Le laid

Je découvre cet après-midi Ursina Gysi (lire interview en anglais) sur le blog du Sartorialist et je décide justement de partager la photo de Scott Schuman sur twitter (vous pouvez me suivre ici : @charleddy)


La réaction ne se fait pas attendre : 



Et ces réactions là m'ont donné envie d'écrire sur quelque chose dont on ne parle pas beaucoup, ou du moins que moi je ne vois pas beaucoup sur internet : le rapport des gens à la mode. Je mets ce mot en italique parce que je l'utilise volontairement de manière galvaudée pour me référer à l'habillement, aux vêtement, à la tenue. 

Avant d'aller plus loin, je tiens à préciser que les réactions ci-dessus ne sont pas des réactions idiotes ou bien stupides. Simplement, je trouve qu'elles sont révélatrices d'un certain mouvement qui voudrait que la mode, l'habillement, soit "beau", obéisse à des règles fixes, précises et claires. Or s'il est un art qui est complètement ignoré et moqué, c'est bien celui de l'habillement. 

Pour beaucoup de gens, la mode, c'est avant tout un un moyen de se couvrir. Et quand je dis couvrir, je ne parle pas de mauvais temps, je veux littéralement dire "se couvrir pour ne pas sortir nu parce que cela n'est pas accepté par la société". Pourtant il n'y a pas si longtemps, l'habillement définissait clairement qui l'on était et la place que l'on occupait dans la société. L'évolution de la société et la démocratisation de l'accès à la mode - j'utilise cette fois-ci le mot pour ce qu'il est : une tendance - nous a fait oublier que l'habillement reste une déclaration de principes. Ne parle-t-on pas de tenue ? Le même mot que l'on utilise pour parler de comportement...  Au fil du temps, il semblerait que l'on ait oublié que les vêtements sont avant tout un moyen d'expression. Que portes-tu ? Qui es-tu ? Que veux-tu me dire ? Si les vêtements n'étaient pas un moyen d'expression, alors pourquoi devrait-on s'habiller différemment pour un mariage ? Pour un entretien ? Pour aller au travail ou travailler au jardin ? 

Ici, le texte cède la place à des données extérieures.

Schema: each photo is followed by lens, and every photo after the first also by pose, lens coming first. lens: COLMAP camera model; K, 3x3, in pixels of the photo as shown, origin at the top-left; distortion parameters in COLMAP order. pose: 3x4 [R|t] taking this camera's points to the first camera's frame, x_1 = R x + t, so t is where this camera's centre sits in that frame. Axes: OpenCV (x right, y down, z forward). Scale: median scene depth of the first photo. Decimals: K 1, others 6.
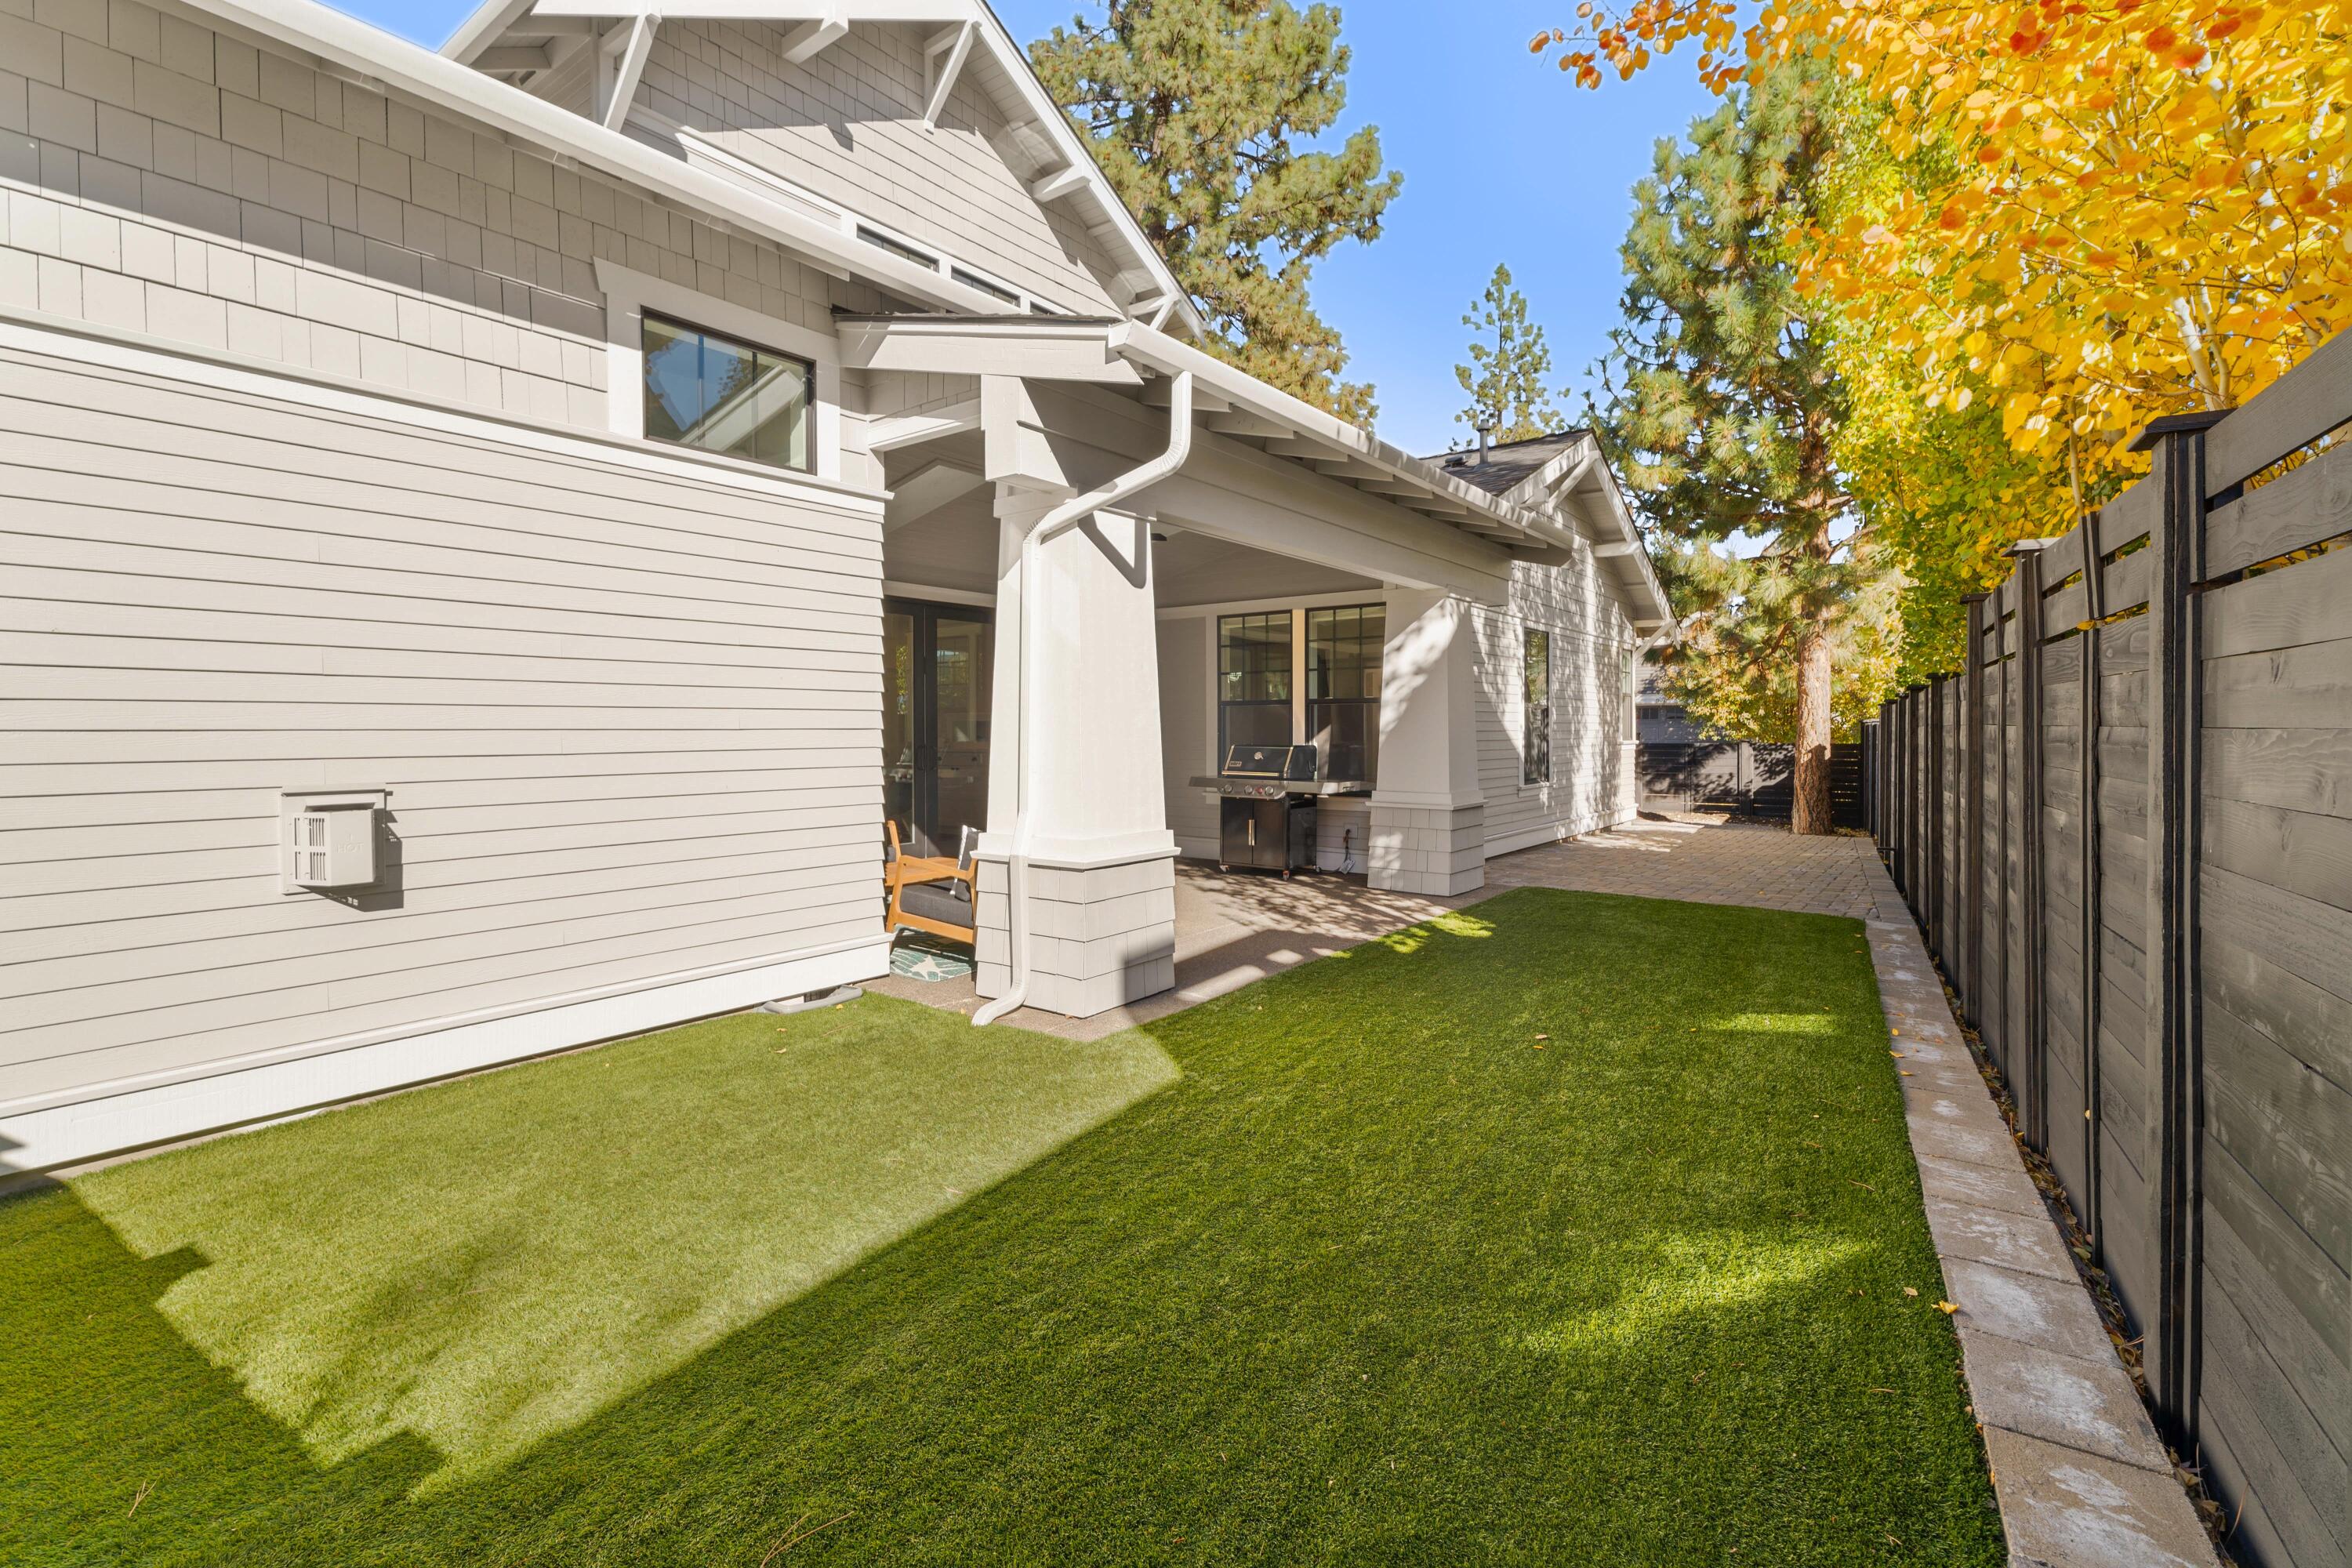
lens RADIAL K [[1049.1, 0, 1165.0], [0, 1049.1, 731.7], [0, 0, 1]] dist [-0.000635, 0.000263]
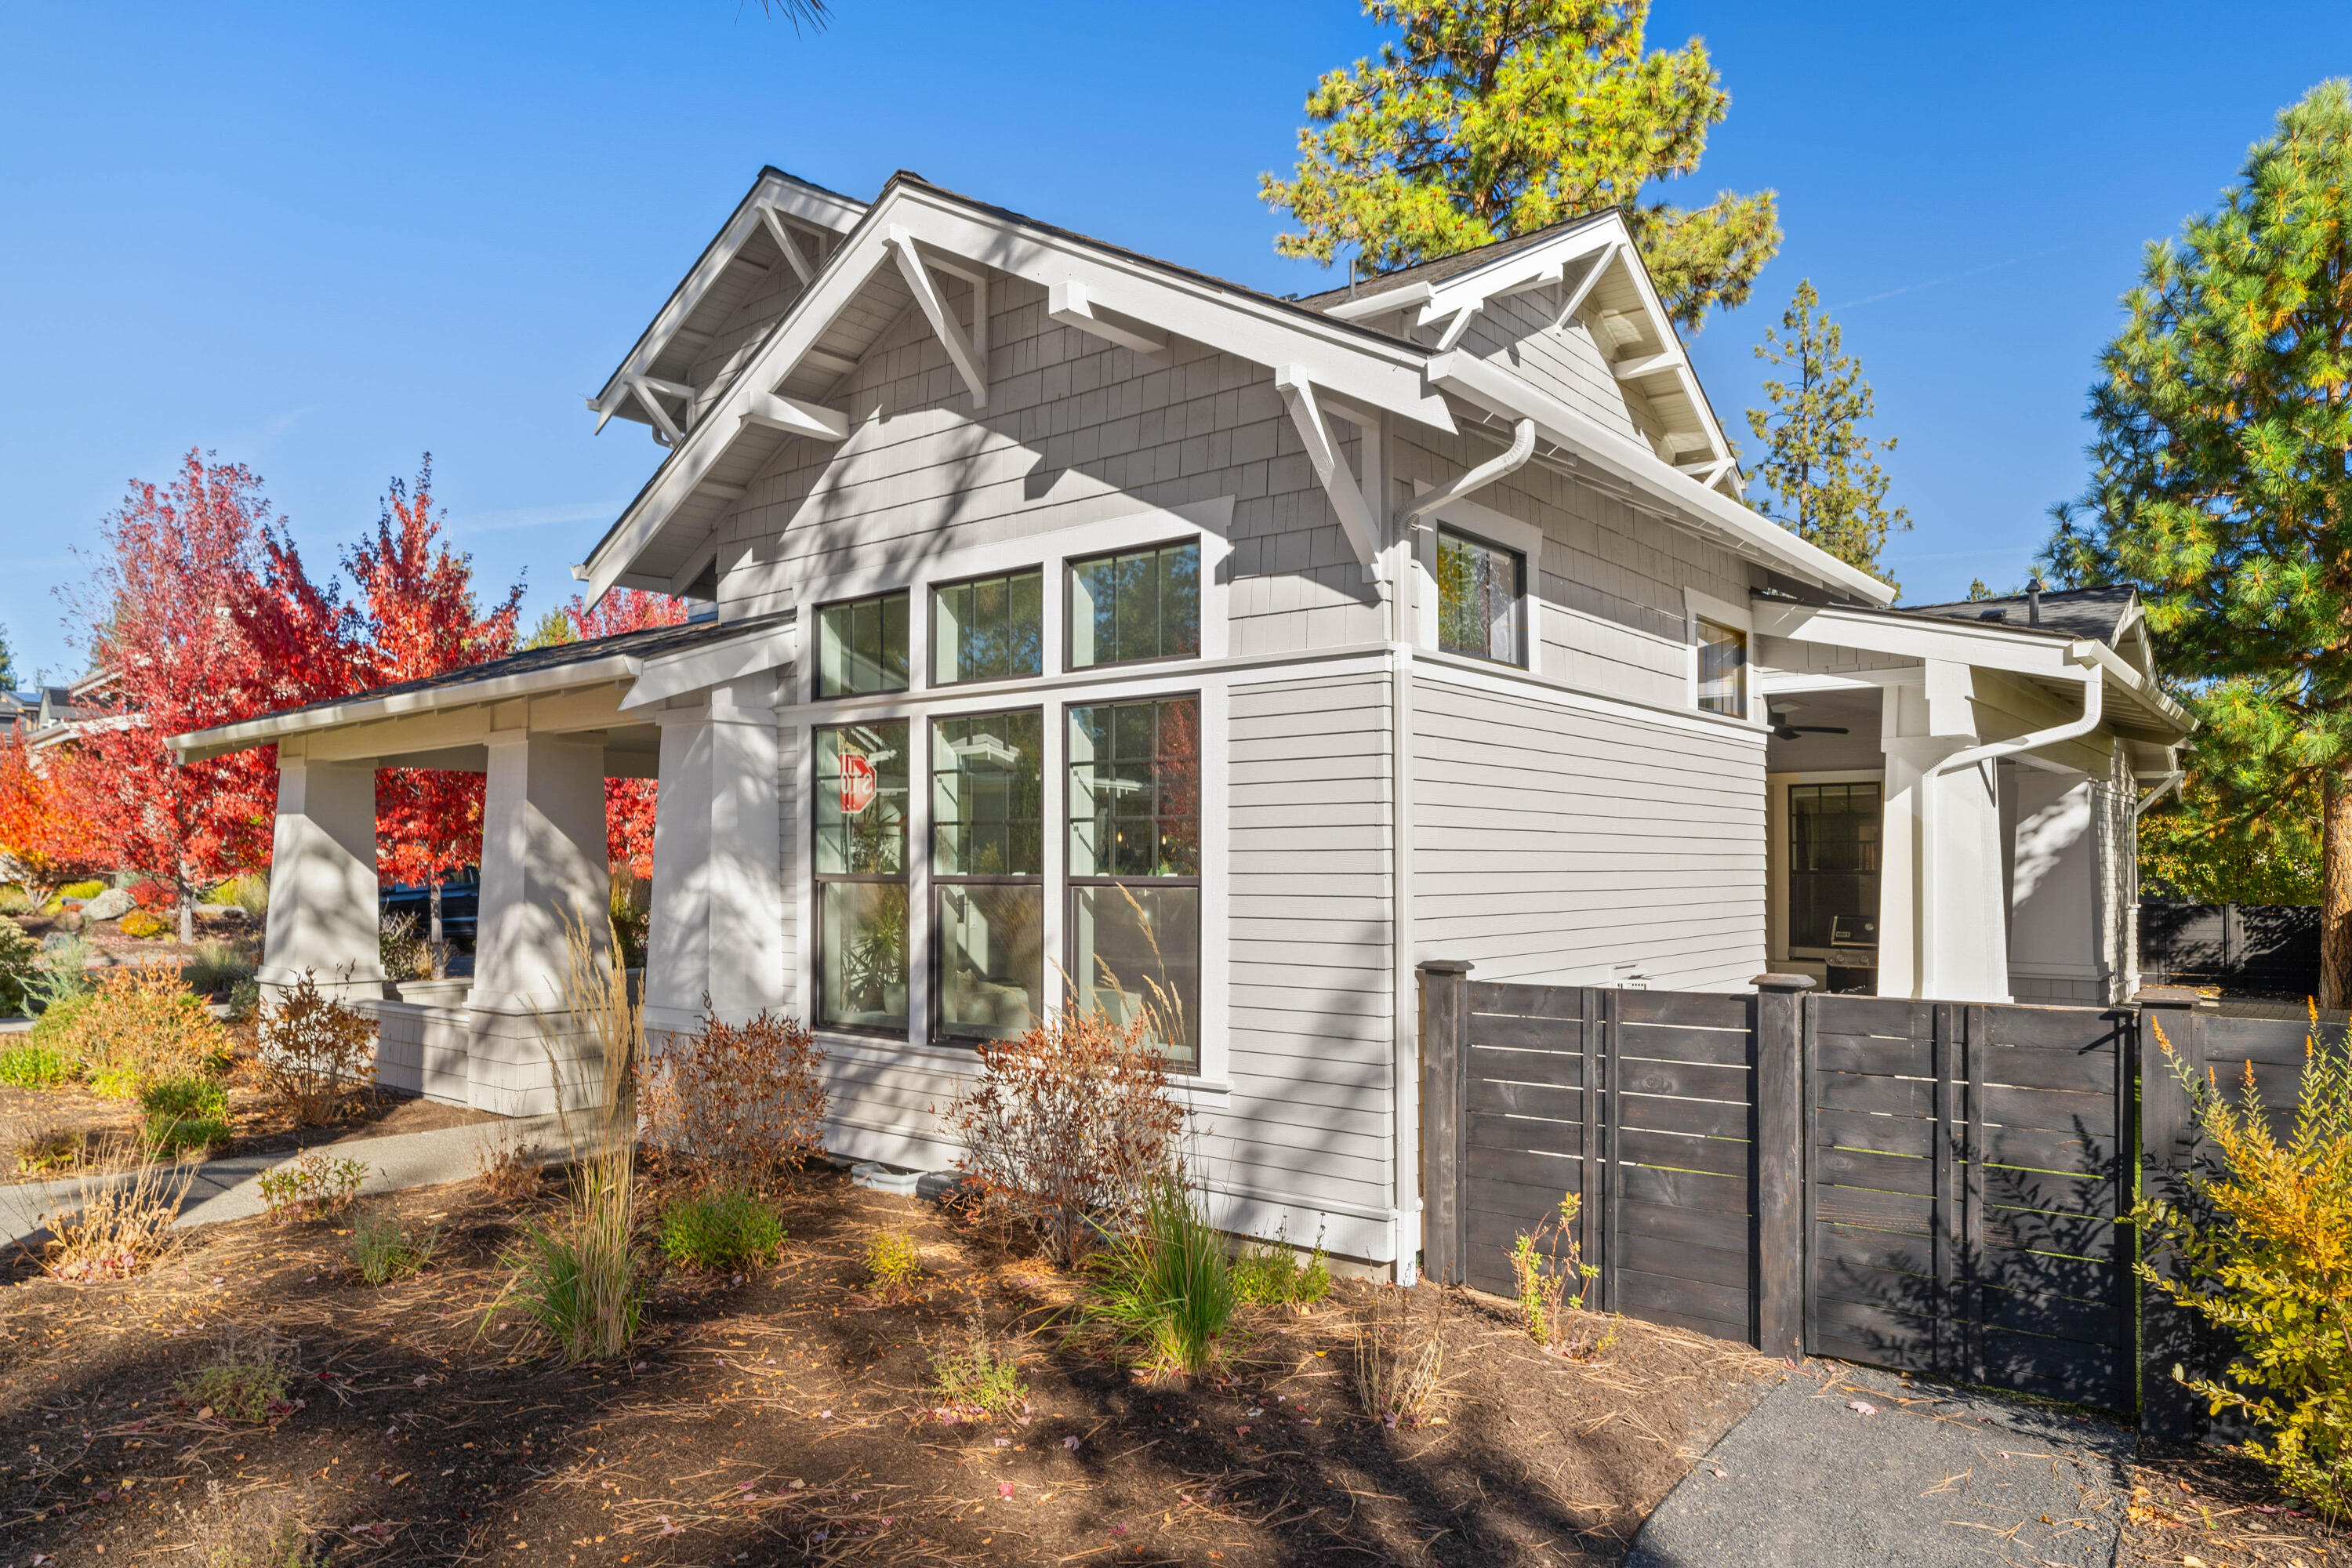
lens RADIAL K [[1438.1, 0, 1175.5], [0, 1438.1, 794.5], [0, 0, 1]] dist [0.003319, -0.000519]
pose [[0.999149, 0.010197, -0.039970, -0.495491], [-0.011887, 0.999035, -0.042291, -0.037007], [0.039501, 0.042730, 0.998306, -0.404024]]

Partant de cette constatation, je pense qu'il faut réapprendre à considérer l'aspect non-pratique de l'habillement. S'habiller, ce n'est pas seulement se couvrir, c'est communiquer. Est-ce qu'on doit pour autant en faire une prise de tête tous les matins à l'heure de se vêtir ? Certainement pas. À moins bien sûr que notre profession soit liée de prêt ou de loin à la mode, aux passerelles, aux designers... Et justement c'est le cas de Ursina ! 

Alors pourquoi Ursina s'habille-t-elle de la sorte ? Que nous dit sa tenue ? 
Évidemment au premier abord, ce n'est pas vraiment réjouissant : un short de basket type baggie, un vieux pull que ma grand-mère qualifierait de "gueye" et des chaussures à semelles compensée apparentées bois... On ne peut pas dire que ce soit du plus bel effet. Mais... Et si Ursina voulait justement s'enlaidir, faire une déclaration de principe qui nous dirait "J'emmerde votre establishment" ? Et si elle aimait cette association de couleurs ou alors qu'elle avait simplement tenté de les combiner, pour voir ? 

N'oublions pas le contexte : Ursina vit à Paris, ville qui a tué sa mode depuis bien bien longtemps et qui fait pâle figure à côté de villes comme Milan ou New York sur la scène internationale (et je ne parle même pas de Londres). Une ville dont la créativité est à la ramasse, en tous cas sur les passerelles, et qui peine à faire entendre à sa population que non, on n'est pas obligé de porter la même robe, les mêmes chaussures, les même pantalons, les mêmes vestes que tout le monde et que oui, il y a une vie après le noir, le gris ou le bleu marine. 

Je ne peux pas dire que j'aime l'accoutrement d'Ursina, parce que ce serait mentir. Je suis même en mesure de le trouver laid, comme @nekkoto me le fait remarquer. Mais c'est peut-être justement ce que j'aime.